A scenario modeled by Captain John Stein, the operations officer of 15th CST, brought the Vermont team to St. Johnsbury from their home station near Burlington after an early morning alert.
The team made their way through the mountains of northern Vermont arriving on scene meeting with Incident Commander, Fire Chief Troy Ruggles, of the St. Johnsbury Fire Department. The 15th CST established a footprint and then proceeded to execute the training lane while being shadowed by New York’s 2nd CST.

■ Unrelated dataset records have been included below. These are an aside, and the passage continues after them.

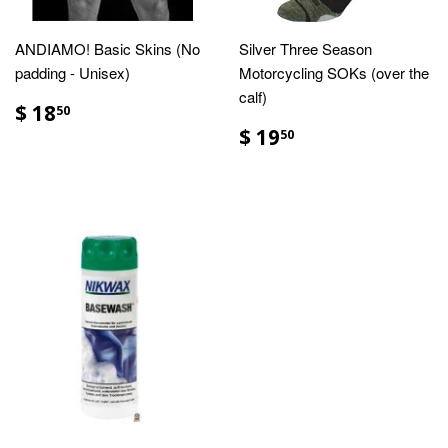
ANDIAMO! Basic Skins (No
Silver Three Season
padding - Unisex)
Motorcycling SOKs (over the
calf)
$ 18
50
$ 19
50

The lane involved a survey team going down range to a nearby vacant building checking for unknown hazardous materials. The team moving carefully makes a very thorough examination of the building. Items of a suspicious nature are sampled for testing and the team moves back to the staging area where they first must go through a decontamination station and the samples are handed off.
Following the days training event an informal After Action Review was conducted back at the hotel. The scenario was laid out and each aspect of the operation examined and discussed by both the executing 15th CST and the 2nd CST observers.
"Its great to work with other teams", said First Lieutenant Ian Hepburn, the 15th CST Survey Team Leader. "Especially a team like New York. They mentored us when we were first stood up as a team." "This kind of training is good for all of us", he said.
Day two was essentially a role reversal with New York responding, establishing a footprint, setting up a decontamination station and all essential rear operations in the staging area. Once the decontamination station is certified and all essential rear operations are ready the survey team makes its way on a" gator" type all terrain vehicle to the building in question. This time the Vermont team shadowed New York observing their methods.
“ These guys are dedicated professionals. You have to want to be here, these guys want to be here. They want to get it right. It takes a certain type of individual to fit and to be part of this team,” Cooper, the 2nd CST Commander, said.